Funnyball is a a binary classifier for predicting post-season college basketball victories based on regular season data and seeds.
- Kaggle data
- NCAA
###Other potential data sets to incorporate
Team Stats - transform %
Vegas Odds
Regular season versus Unfortunately I found that regular season matchups of teams in the post season are too sparse to use, and not predictive.
Regular season win records vs common teams - i.e. top 4/8/16 seeds that season - i.e. all other seeded teams in the tournament
Aggregated Team Ratings - Sagarin
News - Injuries - Coaching Changes
Player based - biometric - Individual statistics
- Predict winner of team A vs B - Gaussian
- Predict scores for A and B - Binomial or Poisson)
- Predict proportion of posessions
For all matchups in previously known postseasons
- Observation (team1_team2)
- DID_WIN_IN_POSTSEASON (0,1)
- SEED_DIFFERENTIAL (lseed - wseed; higher means winner was favored)

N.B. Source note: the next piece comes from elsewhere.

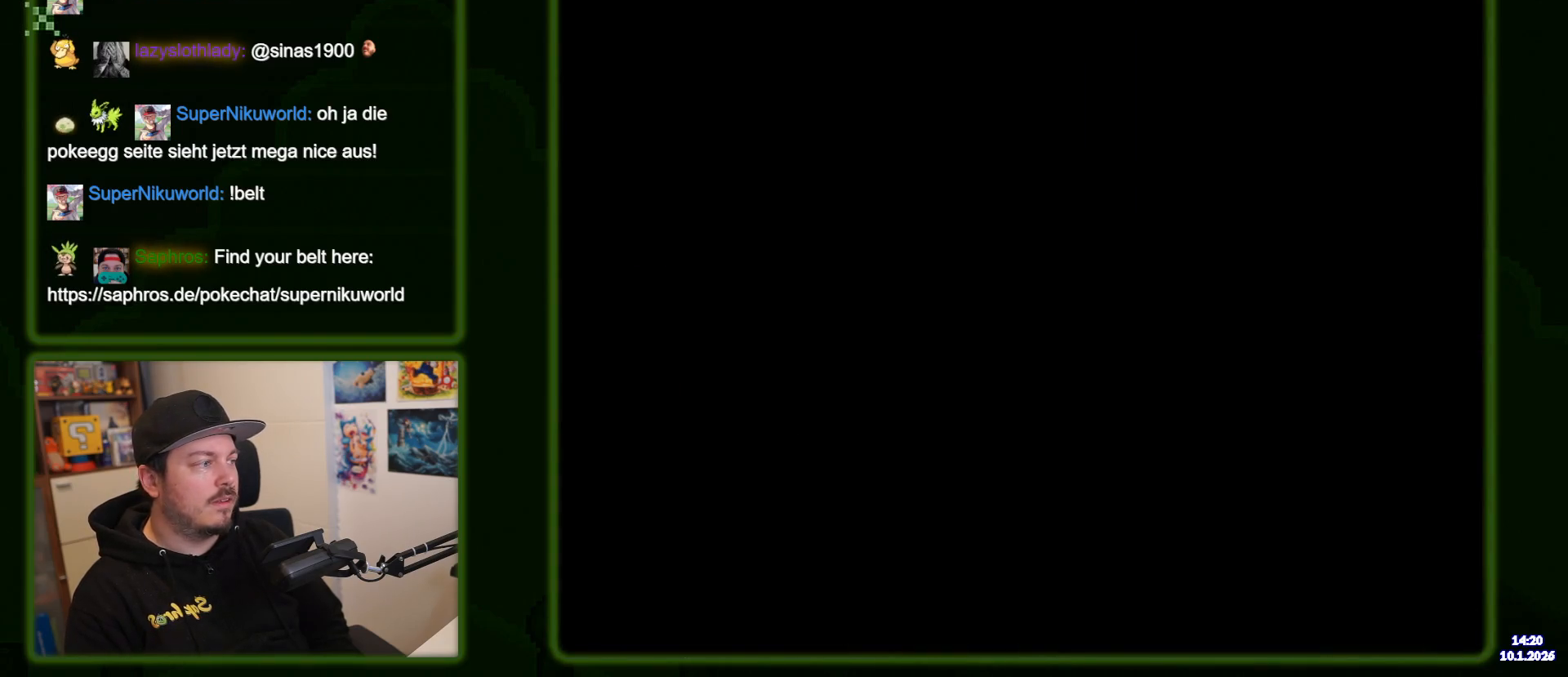
{"dt_ms": 500, "buttons": [], "events": []}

- REGULAR_SEASON_WIN_LOSS (when the teams matched up in the regular season, what was the ratio of team 1 to team 2's wins)
This can be done with
(use 'funnyball.build :reload-all)
(save-to-r-file)
Visualize the data in a scatter plot
(use 'funnyball.model :reload-all)
view-dataset
You should see a graph like this:
Run a random forest classifier on this data to see how significant the features are in predicting the response variable:
- Run the steps in
R_model.R
in RStudio. Note that you may need to install the following packages- e1071
- ggplot2
- randomForest
data <- read.table("output/input-r.csv", header=TRUE, sep=",")
rf <- randomForest(x=data[,c("seed.advantage","seed.win.loss.advantage.64")], y=as.factor(data[,c("did.win")]), importance=TRUE, proximity=TRUE)
Run the random forest model created in the previous step against the current year's regular season results and tournament seeds
data <- read.table("kaggle_data/current_season-r.csv", header=TRUE, sep=",")
data$predictWillWin <- predict(rf,data[,c("seed.advantage","seed.win.loss.advantage.64")])